Canada Company's position on suicide was out of step with other military-related scholarship programs. The Globe surveyed 21 other private and government education-assistance programs available to children of fallen veterans and found that only one other – the Northern Alberta Institute of Technology's Fallen Heroes Scholarship – does not include students who lost a parent to suicide. In one other case – the Project Hero scholarship that is offered at about 60 colleges and universities and affiliated with Canada Company – the participating institutions have no common policy on inclusion of deaths by suicide.

Canada Company founder Blake Goldring and charity president Angela Mondou were not available to comment on Monday. In a media release, the Toronto-based organization said: "Given the greater awareness of the challenges military members and their families face with post-traumatic stress disorder (PTSD), Canada Company is taking action to expand the scope of its support."

The release noted that members of the charity's board of directors have contributed $100,000 to the scholarship fund and that the organization will collaborate with other military charities, the business sector and government organizations to raise more money. Additional details will be announced at Canada Company's scholarship presentation on June 24 in Toronto.

"This enhancement to our scholarship fund … will ensure that Canada Company continues to deliver relevant initiatives that suit current military needs," Mr. Goldring said in the release.

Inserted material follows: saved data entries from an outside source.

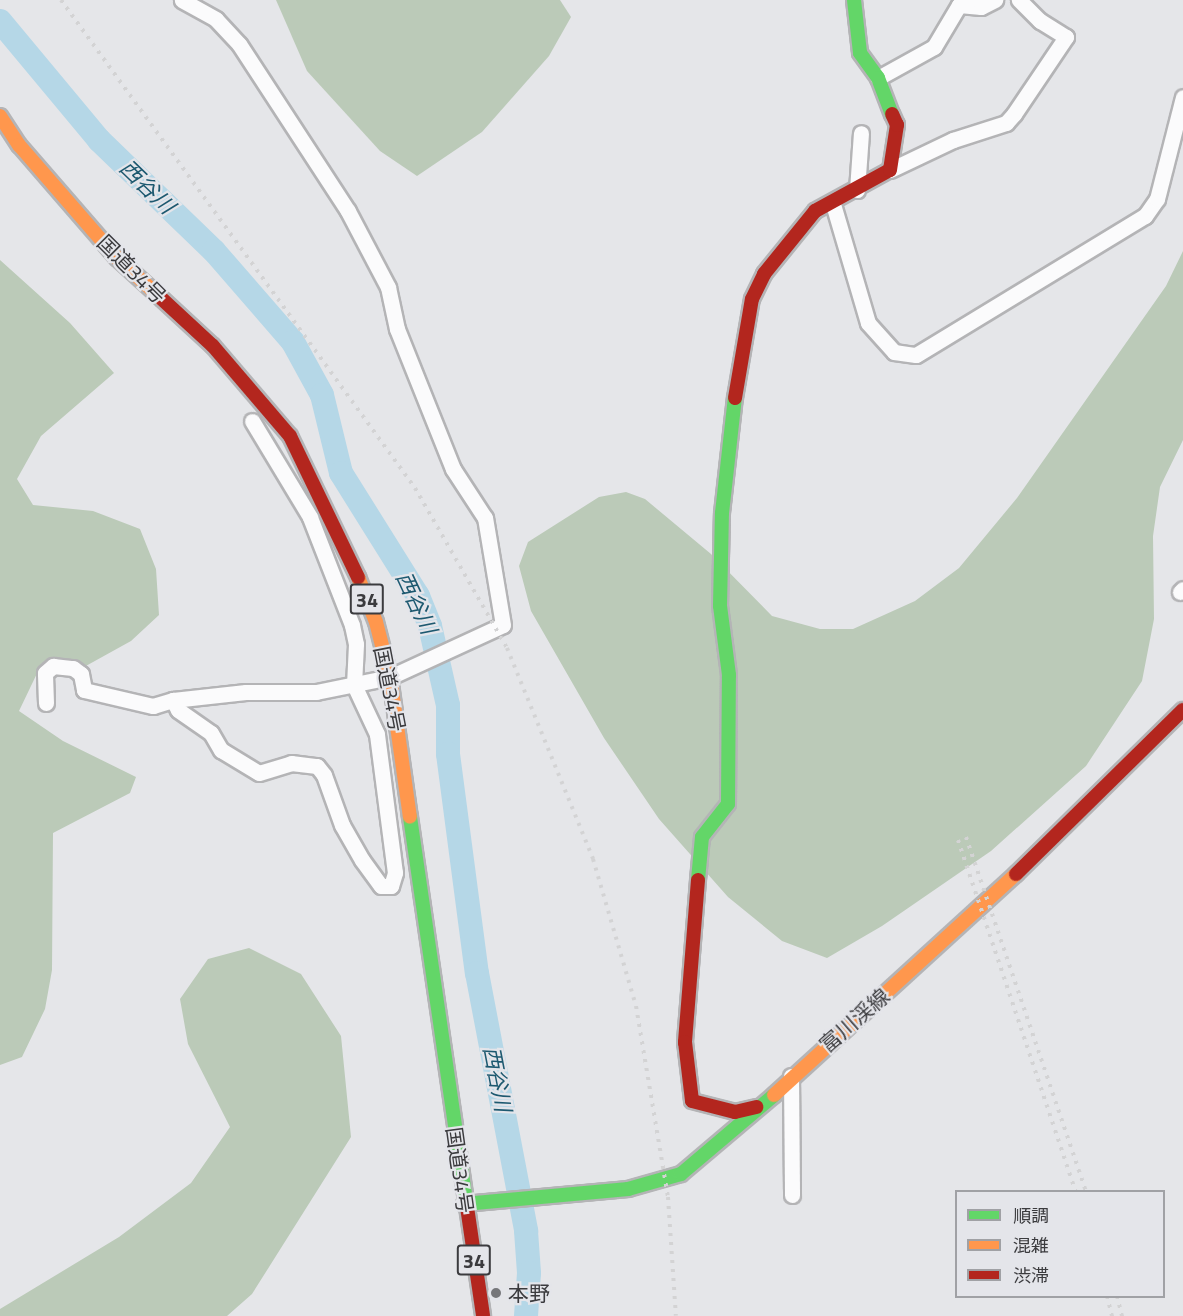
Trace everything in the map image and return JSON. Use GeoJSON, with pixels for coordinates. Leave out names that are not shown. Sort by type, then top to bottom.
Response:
{"type":"FeatureCollection","features":[{"type":"Feature","properties":{"kind":"main road"},"geometry":{"type":"LineString","coordinates":[[756,1107],[735,1112],[692,1101],[685,1042],[702,837],[728,804],[729,675],[720,606],[722,513],[738,377],[752,299],[764,273],[815,211],[833,204],[890,170],[897,125],[878,78],[860,53],[854,0]]}},
{"type":"Feature","properties":{"kind":"main road","name":"国道34号"},"geometry":{"type":"LineString","coordinates":[[0,116],[19,145],[117,258],[213,346],[290,436],[346,546],[376,622],[390,677],[464,1204],[483,1316]]}},
{"type":"Feature","properties":{"kind":"main road","name":"富川渓線"},"geometry":{"type":"LineString","coordinates":[[464,1204],[628,1189],[681,1174],[921,962],[1091,803],[1183,710]]}},
{"type":"Feature","properties":{"kind":"street"},"geometry":{"type":"LineString","coordinates":[[46,703],[45,673],[53,666],[73,668],[81,674],[84,690],[153,706],[173,700],[246,692],[316,692],[390,677],[452,646],[503,625],[484,518],[453,469],[397,329],[388,286],[348,211],[239,44],[216,20],[182,0]]}},
{"type":"Feature","properties":{"kind":"street"},"geometry":{"type":"LineString","coordinates":[[878,78],[934,47],[959,5],[981,7],[994,0]]}},
{"type":"Feature","properties":{"kind":"street"},"geometry":{"type":"LineString","coordinates":[[890,170],[953,140],[1006,123],[1014,114],[1066,37],[1040,21],[1019,0]]}},
{"type":"Feature","properties":{"kind":"street"},"geometry":{"type":"LineString","coordinates":[[833,204],[868,323],[894,352],[916,355],[1144,216],[1157,199],[1183,97]]}},
{"type":"Feature","properties":{"kind":"street"},"geometry":{"type":"LineString","coordinates":[[857,190],[861,133]]}},
{"type":"Feature","properties":{"kind":"street"},"geometry":{"type":"LineString","coordinates":[[173,700],[178,710],[210,733],[221,750],[259,773],[291,763],[317,766],[324,775],[342,825],[362,860],[381,886],[391,886],[395,873],[377,734],[354,685],[356,644],[333,573],[310,517],[252,421]]}},
{"type":"Feature","properties":{"kind":"street"},"geometry":{"type":"LineString","coordinates":[[791,1076],[792,1195]]}},
{"type":"Feature","properties":{"kind":"green space"},"geometry":{"type":"Polygon","coordinates":[[[276,0],[560,0],[571,17],[549,56],[482,132],[417,176],[380,151],[307,71],[276,0]]]}},
{"type":"Feature","properties":{"kind":"green space"},"geometry":{"type":"Polygon","coordinates":[[[1183,251],[1183,440],[1160,487],[1153,536],[1154,619],[1142,681],[1086,766],[991,851],[882,926],[827,958],[782,941],[728,897],[659,819],[604,738],[531,611],[519,566],[528,542],[599,497],[626,492],[645,499],[711,554],[772,616],[820,629],[853,629],[915,601],[959,568],[1017,498],[1166,286],[1183,251]]]}},
{"type":"Feature","properties":{"kind":"green space"},"geometry":{"type":"Polygon","coordinates":[[[0,260],[70,323],[114,373],[41,436],[17,479],[33,505],[93,511],[140,529],[156,569],[159,615],[131,641],[84,667],[42,663],[19,711],[63,741],[136,777],[130,793],[53,833],[52,970],[45,1009],[22,1057],[0,1065],[0,260]]]}},
{"type":"Feature","properties":{"kind":"green space"},"geometry":{"type":"Polygon","coordinates":[[[249,948],[301,974],[341,1036],[351,1137],[252,1294],[227,1316],[0,1316],[0,1309],[119,1237],[191,1183],[230,1127],[188,1044],[180,999],[208,959],[249,948]]]}},
{"type":"Feature","properties":{"kind":"waterway","name":"西谷川"},"geometry":{"type":"LineString","coordinates":[[0,21],[99,140],[214,251],[293,342],[322,395],[341,473],[418,596],[430,626],[448,705],[448,754],[477,973],[526,1231],[529,1273],[526,1316]]}},
{"type":"Feature","properties":{"kind":"railway"},"geometry":{"type":"LineString","coordinates":[[61,0],[415,488],[507,648],[593,859],[636,1006],[668,1197],[676,1316]]}},
{"type":"Feature","properties":{"kind":"railway"},"geometry":{"type":"LineString","coordinates":[[966,837],[1085,1190]]}},
{"type":"Feature","properties":{"kind":"railway"},"geometry":{"type":"LineString","coordinates":[[958,840],[1075,1190]]}},
{"type":"Feature","properties":{"kind":"railway"},"geometry":{"type":"LineString","coordinates":[[1108,1298],[1112,1316]]}},
{"type":"Feature","properties":{"kind":"railway"},"geometry":{"type":"LineString","coordinates":[[1118,1298],[1122,1316]]}},
{"type":"Feature","properties":{"kind":"traffic: fast"},"geometry":{"type":"LineString","coordinates":[[854,0],[860,53],[878,78],[892,114]]}},
{"type":"Feature","properties":{"kind":"traffic: fast"},"geometry":{"type":"LineString","coordinates":[[698,880],[702,837],[728,804],[729,675],[720,606],[722,513],[735,398]]}},
{"type":"Feature","properties":{"kind":"traffic: fast"},"geometry":{"type":"LineString","coordinates":[[410,817],[467,1207]]}},
{"type":"Feature","properties":{"kind":"traffic: fast"},"geometry":{"type":"LineString","coordinates":[[464,1204],[628,1189],[681,1174],[774,1095]]}},
{"type":"Feature","properties":{"kind":"traffic: slow"},"geometry":{"type":"LineString","coordinates":[[0,116],[19,145],[117,258],[162,299]]}},
{"type":"Feature","properties":{"kind":"traffic: slow"},"geometry":{"type":"LineString","coordinates":[[358,577],[376,622],[390,677],[410,817]]}},
{"type":"Feature","properties":{"kind":"traffic: slow"},"geometry":{"type":"LineString","coordinates":[[774,1095],[1016,874]]}},
{"type":"Feature","properties":{"kind":"traffic: jam"},"geometry":{"type":"LineString","coordinates":[[735,398],[752,299],[764,274],[815,211],[890,170],[897,125],[892,114]]}},
{"type":"Feature","properties":{"kind":"traffic: jam"},"geometry":{"type":"LineString","coordinates":[[162,299],[213,346],[290,436],[358,577]]}},
{"type":"Feature","properties":{"kind":"traffic: jam"},"geometry":{"type":"LineString","coordinates":[[1016,874],[1183,710]]}},
{"type":"Feature","properties":{"kind":"traffic: jam"},"geometry":{"type":"LineString","coordinates":[[698,880],[685,1042],[692,1101],[735,1112],[756,1107]]}},
{"type":"Feature","properties":{"kind":"traffic: jam"},"geometry":{"type":"LineString","coordinates":[[467,1207],[483,1316]]}},
{"type":"Feature","properties":{"kind":"place","name":"本野"},"geometry":{"type":"Point","coordinates":[496,1293]}}]}
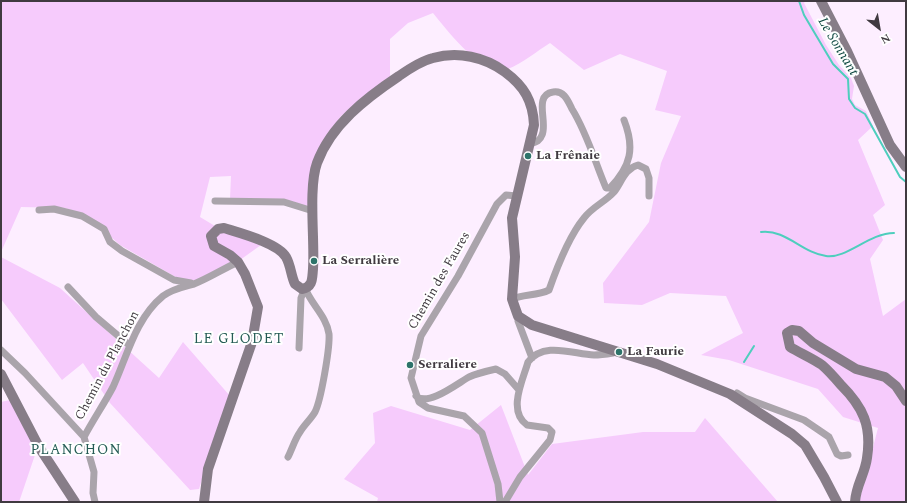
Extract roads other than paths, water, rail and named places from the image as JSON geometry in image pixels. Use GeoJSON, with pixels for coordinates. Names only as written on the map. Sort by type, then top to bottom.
{"type":"FeatureCollection","features":[{"type":"Feature","properties":{"kind":"street"},"geometry":{"type":"LineString","coordinates":[[821,1],[847,51],[890,144],[906,168]]}},
{"type":"Feature","properties":{"kind":"street"},"geometry":{"type":"LineString","coordinates":[[299,348],[301,298],[305,288],[312,282],[313,211],[316,164],[328,140],[363,102],[415,65],[433,58],[456,55],[472,56],[486,60],[501,69],[515,80],[528,94],[533,111],[534,125],[512,218],[515,257],[512,299],[518,316],[518,321],[532,358]]}},
{"type":"Feature","properties":{"kind":"street"},"geometry":{"type":"LineString","coordinates":[[530,144],[539,140],[543,131],[542,103],[544,97],[550,92],[558,91],[564,94],[574,112],[606,188],[610,188],[626,167],[630,154],[631,137],[624,120]]}},
{"type":"Feature","properties":{"kind":"street"},"geometry":{"type":"LineString","coordinates":[[512,299],[520,296],[541,294],[549,290],[557,268],[584,218],[616,190],[631,167],[638,165],[646,169],[650,178],[649,196]]}},
{"type":"Feature","properties":{"kind":"street","name":"Chemin des Faures"},"geometry":{"type":"LineString","coordinates":[[416,396],[411,378],[421,336],[458,276],[497,204],[506,195],[517,196]]}},
{"type":"Feature","properties":{"kind":"street"},"geometry":{"type":"LineString","coordinates":[[215,201],[284,202],[313,211]]}},
{"type":"Feature","properties":{"kind":"street"},"geometry":{"type":"LineString","coordinates":[[39,210],[54,209],[82,216],[104,229],[110,242],[122,251],[174,280],[193,284]]}},
{"type":"Feature","properties":{"kind":"street"},"geometry":{"type":"LineString","coordinates":[[204,502],[208,469],[248,355],[258,315],[256,298],[238,262],[230,255],[214,246],[211,242],[211,236],[218,229],[230,230],[278,248],[286,255],[295,284],[298,288],[305,288]]}},
{"type":"Feature","properties":{"kind":"street","name":"Chemin du Planchon"},"geometry":{"type":"LineString","coordinates":[[84,437],[112,388],[129,345],[139,326],[162,296],[178,287],[193,284],[238,262]]}},
{"type":"Feature","properties":{"kind":"street"},"geometry":{"type":"LineString","coordinates":[[68,287],[96,316],[129,345]]}},
{"type":"Feature","properties":{"kind":"street"},"geometry":{"type":"LineString","coordinates":[[288,457],[299,433],[315,412],[322,388],[329,334],[321,316],[305,288]]}},
{"type":"Feature","properties":{"kind":"street"},"geometry":{"type":"LineString","coordinates":[[518,316],[532,325],[675,370],[730,394],[792,434],[805,445],[837,502]]}},
{"type":"Feature","properties":{"kind":"street"},"geometry":{"type":"LineString","coordinates":[[855,502],[858,485],[865,466],[868,446],[867,424],[862,412],[851,394],[823,366],[790,347],[787,333],[792,330],[799,331],[813,343],[856,369],[885,377],[896,386],[906,401]]}},
{"type":"Feature","properties":{"kind":"street"},"geometry":{"type":"LineString","coordinates":[[1,350],[25,373],[84,437],[94,472],[93,493],[95,502]]}},
{"type":"Feature","properties":{"kind":"street"},"geometry":{"type":"LineString","coordinates":[[505,502],[520,477],[550,440],[552,432],[548,428],[527,425],[523,422],[518,408],[519,390],[532,358],[546,351],[560,350],[594,355],[613,353],[615,350]]}},
{"type":"Feature","properties":{"kind":"street"},"geometry":{"type":"LineString","coordinates":[[416,396],[423,399],[431,398],[441,394],[470,377],[496,369],[505,374],[519,390]]}},
{"type":"Feature","properties":{"kind":"street"},"geometry":{"type":"LineString","coordinates":[[2,374],[39,447],[75,502]]}},
{"type":"Feature","properties":{"kind":"street"},"geometry":{"type":"LineString","coordinates":[[730,394],[735,392],[745,398],[804,420],[829,437],[837,454],[841,456],[848,455]]}},
{"type":"Feature","properties":{"kind":"street"},"geometry":{"type":"LineString","coordinates":[[416,396],[419,402],[428,408],[464,416],[478,426],[482,432],[498,484],[500,502]]}},
{"type":"Feature","properties":{"kind":"waterway","name":"Le Sonnant"},"geometry":{"type":"LineString","coordinates":[[799,1],[804,15],[833,64],[848,79],[849,99],[855,108],[865,114],[900,177],[906,182]]}},
{"type":"Feature","properties":{"kind":"waterway"},"geometry":{"type":"LineString","coordinates":[[761,232],[778,234],[786,237],[809,251],[826,256],[842,254],[876,237],[894,233]]}},
{"type":"Feature","properties":{"kind":"waterway"},"geometry":{"type":"LineString","coordinates":[[744,362],[754,346]]}},
{"type":"Feature","properties":{"kind":"place","name":"La Frênaie"},"geometry":{"type":"Point","coordinates":[528,156]}},
{"type":"Feature","properties":{"kind":"place","name":"La Serralière"},"geometry":{"type":"Point","coordinates":[314,261]}},
{"type":"Feature","properties":{"kind":"place","name":"La Faurie"},"geometry":{"type":"Point","coordinates":[619,352]}},
{"type":"Feature","properties":{"kind":"place","name":"Serraliere"},"geometry":{"type":"Point","coordinates":[410,365]}},
{"type":"Feature","properties":{"kind":"district","name":"LE GLODET"},"geometry":{"type":"Point","coordinates":[239,340]}},
{"type":"Feature","properties":{"kind":"district","name":"PLANCHON"},"geometry":{"type":"Point","coordinates":[76,451]}}]}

Started in 2007, the scholarship program was established specifically for children of Canadian Forces members "killed while serving in an active role in a military mission," Ms. Mondou said in a previous interview. Exceptions, however, have been made for children of parents killed in training accidents in Canada and while on leave from overseas operations.

Canada Company's education-assistance fund, valued at roughly $2.6-million, is one of the largest among private programs for children of fallen soldiers. Ms. Elms's scholarship request was the first from a family who had lost a loved one to suicide, Ms. Mondou said.

The Elms family had never publicly shared their story before. Ms. Elms hopes Canada Company's scholarship expansion includes all children of members whose deaths are service-related, as defined by National Defence and Veterans Affairs.

"When this standard is used, training accidents qualify, deaths in theatre qualify, service-related suicides qualify," Ms. Elms said in an e-mail.